L.A. Mayor Villaraigosa is leaving a gift for the next mayor after him: $100 million in deferred personnel payments. This money, which includes police overtime and early retirement bonuses, was due to be paid. However, with the help of the city council and a mayoral slight of hand, that money won’t come due or be paid until after Villaraigosa leaves office.

The unpaid overtime is added to a bank, where an officer can accrue overtime pay instead of being paid for it immediately. Originally, officers were able to accumulate as much as 96 hours, but now that limit has been raised to 800 hours. Those extra hours are often paid upon retirement, and are paid at the highest compensation level – meaning the short-term fix could amount to long-term budgetary woes.

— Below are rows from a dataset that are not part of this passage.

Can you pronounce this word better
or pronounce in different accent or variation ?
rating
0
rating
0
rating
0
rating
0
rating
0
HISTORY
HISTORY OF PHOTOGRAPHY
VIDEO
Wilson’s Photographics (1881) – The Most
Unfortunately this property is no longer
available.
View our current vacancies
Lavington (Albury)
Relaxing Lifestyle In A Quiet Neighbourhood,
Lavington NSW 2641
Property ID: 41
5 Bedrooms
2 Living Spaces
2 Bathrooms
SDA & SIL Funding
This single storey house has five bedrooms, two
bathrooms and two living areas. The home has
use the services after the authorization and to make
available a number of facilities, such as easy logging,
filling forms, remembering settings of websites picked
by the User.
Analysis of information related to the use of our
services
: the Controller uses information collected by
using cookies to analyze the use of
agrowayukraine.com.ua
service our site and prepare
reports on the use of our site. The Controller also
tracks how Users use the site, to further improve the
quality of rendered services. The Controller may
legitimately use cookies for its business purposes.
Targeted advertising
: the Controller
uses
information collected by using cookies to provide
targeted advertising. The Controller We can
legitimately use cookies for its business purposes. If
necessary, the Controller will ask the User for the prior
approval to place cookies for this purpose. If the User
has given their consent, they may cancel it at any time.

Also, the move has led some to question whether or not the public has a full sense of the fiscal state of the city.

From the Los Angeles Times:

To weather the Great Recession, Los Angeles Mayor Antonio Villaraigosa pushed thousands of employees out the door at City Hall in what he has described as one of the tougher choices on his watch.

But Villaraigosa has also relied on a second, less understood strategy for keeping the city in the black: postponing at least $100 million in personnel costs until after he leaves office, a Times analysis found.

Working in sync with the City Council, Villaraigosa has delayed paying for such obligations as police overtime, unused sick time, contractually agreed-upon wage hikes and an early retirement program that gave 2,400 employees full pensions five years ahead of schedule.